> **Your assignment**
In the data below, the answer is the run of lines from the line containing "Find the best treatment options" through the line containing "Key ingredient known f", both included; print it exactly and nothing else.

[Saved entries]

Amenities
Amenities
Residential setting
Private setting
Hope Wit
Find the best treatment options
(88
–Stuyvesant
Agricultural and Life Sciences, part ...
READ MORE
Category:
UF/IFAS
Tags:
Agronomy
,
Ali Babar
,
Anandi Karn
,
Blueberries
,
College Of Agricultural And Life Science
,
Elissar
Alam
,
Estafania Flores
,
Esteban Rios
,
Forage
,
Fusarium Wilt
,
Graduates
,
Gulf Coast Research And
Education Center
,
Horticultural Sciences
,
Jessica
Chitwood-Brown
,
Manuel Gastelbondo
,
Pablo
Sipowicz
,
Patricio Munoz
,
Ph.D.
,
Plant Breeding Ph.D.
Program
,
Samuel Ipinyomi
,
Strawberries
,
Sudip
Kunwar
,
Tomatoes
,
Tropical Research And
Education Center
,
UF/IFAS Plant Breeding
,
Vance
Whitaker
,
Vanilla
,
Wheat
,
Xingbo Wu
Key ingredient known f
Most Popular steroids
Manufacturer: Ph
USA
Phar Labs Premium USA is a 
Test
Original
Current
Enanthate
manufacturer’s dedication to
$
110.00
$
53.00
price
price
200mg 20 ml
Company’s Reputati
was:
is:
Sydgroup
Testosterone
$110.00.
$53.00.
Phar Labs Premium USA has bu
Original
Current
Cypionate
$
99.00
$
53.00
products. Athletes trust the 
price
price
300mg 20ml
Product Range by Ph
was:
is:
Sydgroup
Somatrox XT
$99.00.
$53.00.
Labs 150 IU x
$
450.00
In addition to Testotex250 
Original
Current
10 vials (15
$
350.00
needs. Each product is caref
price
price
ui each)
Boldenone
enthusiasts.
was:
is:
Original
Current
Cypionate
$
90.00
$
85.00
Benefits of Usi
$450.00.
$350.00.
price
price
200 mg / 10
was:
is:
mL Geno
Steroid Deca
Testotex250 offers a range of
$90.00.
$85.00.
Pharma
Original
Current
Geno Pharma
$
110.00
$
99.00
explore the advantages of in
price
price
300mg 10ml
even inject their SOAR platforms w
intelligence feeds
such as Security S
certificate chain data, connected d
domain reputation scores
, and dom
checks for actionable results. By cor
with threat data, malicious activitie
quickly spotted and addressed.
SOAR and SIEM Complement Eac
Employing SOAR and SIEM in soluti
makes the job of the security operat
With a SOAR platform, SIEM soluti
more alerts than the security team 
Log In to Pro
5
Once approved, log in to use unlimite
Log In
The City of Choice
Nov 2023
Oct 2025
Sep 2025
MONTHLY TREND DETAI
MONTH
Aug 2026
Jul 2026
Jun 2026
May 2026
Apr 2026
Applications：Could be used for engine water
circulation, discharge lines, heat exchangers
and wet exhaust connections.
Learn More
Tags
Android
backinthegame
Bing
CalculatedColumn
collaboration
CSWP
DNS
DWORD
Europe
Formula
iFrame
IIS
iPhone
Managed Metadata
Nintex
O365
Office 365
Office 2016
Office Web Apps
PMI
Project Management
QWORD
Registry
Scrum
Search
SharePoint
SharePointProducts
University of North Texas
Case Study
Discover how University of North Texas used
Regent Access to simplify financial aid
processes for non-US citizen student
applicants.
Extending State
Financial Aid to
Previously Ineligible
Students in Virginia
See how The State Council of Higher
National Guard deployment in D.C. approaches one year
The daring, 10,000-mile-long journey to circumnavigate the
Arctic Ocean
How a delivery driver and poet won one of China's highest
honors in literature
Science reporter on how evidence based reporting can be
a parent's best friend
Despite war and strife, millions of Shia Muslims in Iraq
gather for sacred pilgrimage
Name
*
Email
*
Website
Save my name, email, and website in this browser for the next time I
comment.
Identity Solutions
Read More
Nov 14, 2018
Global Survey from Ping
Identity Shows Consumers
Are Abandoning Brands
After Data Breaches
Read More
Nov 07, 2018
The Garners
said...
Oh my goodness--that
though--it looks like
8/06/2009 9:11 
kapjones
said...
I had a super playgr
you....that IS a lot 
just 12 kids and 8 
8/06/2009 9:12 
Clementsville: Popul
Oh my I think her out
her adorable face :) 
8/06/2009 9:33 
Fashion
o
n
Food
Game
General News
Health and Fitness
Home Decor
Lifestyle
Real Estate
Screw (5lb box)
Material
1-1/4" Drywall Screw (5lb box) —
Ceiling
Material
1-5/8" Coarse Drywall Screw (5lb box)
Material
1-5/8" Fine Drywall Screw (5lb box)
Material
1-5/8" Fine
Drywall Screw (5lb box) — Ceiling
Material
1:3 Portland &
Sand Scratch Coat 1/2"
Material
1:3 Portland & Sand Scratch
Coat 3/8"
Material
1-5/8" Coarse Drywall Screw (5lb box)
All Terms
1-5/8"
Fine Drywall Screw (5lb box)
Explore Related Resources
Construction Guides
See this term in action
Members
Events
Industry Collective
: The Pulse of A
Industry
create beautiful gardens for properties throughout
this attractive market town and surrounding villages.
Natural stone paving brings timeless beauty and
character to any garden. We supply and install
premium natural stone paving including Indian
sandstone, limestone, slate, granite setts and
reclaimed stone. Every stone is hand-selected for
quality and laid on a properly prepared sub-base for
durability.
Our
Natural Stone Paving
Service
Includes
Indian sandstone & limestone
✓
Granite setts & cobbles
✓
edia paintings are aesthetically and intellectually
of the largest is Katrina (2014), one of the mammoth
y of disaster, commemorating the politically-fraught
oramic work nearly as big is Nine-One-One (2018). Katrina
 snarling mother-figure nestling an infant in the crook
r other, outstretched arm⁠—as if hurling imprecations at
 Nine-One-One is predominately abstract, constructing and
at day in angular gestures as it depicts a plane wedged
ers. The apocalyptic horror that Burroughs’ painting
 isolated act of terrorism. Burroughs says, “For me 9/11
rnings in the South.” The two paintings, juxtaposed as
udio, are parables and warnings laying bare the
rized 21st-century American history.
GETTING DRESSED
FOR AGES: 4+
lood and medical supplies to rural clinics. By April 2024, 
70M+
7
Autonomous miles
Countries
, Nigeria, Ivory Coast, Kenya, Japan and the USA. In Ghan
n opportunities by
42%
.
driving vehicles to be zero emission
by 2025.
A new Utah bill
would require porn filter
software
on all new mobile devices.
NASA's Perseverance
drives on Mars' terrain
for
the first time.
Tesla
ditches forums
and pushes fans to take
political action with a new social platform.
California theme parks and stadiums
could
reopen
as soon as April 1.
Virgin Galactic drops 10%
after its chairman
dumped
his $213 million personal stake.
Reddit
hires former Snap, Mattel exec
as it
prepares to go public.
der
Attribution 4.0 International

> **Result of the exercise**
Find the best treatment options
(88
–Stuyvesant
Agricultural and Life Sciences, part ...
READ MORE
Category:
UF/IFAS
Tags:
Agronomy
,
Ali Babar
,
Anandi Karn
,
Blueberries
,
College Of Agricultural And Life Science
,
Elissar
Alam
,
Estafania Flores
,
Esteban Rios
,
Forage
,
Fusarium Wilt
,
Graduates
,
Gulf Coast Research And
Education Center
,
Horticultural Sciences
,
Jessica
Chitwood-Brown
,
Manuel Gastelbondo
,
Pablo
Sipowicz
,
Patricio Munoz
,
Ph.D.
,
Plant Breeding Ph.D.
Program
,
Samuel Ipinyomi
,
Strawberries
,
Sudip
Kunwar
,
Tomatoes
,
Tropical Research And
Education Center
,
UF/IFAS Plant Breeding
,
Vance
Whitaker
,
Vanilla
,
Wheat
,
Xingbo Wu
Key ingredient known f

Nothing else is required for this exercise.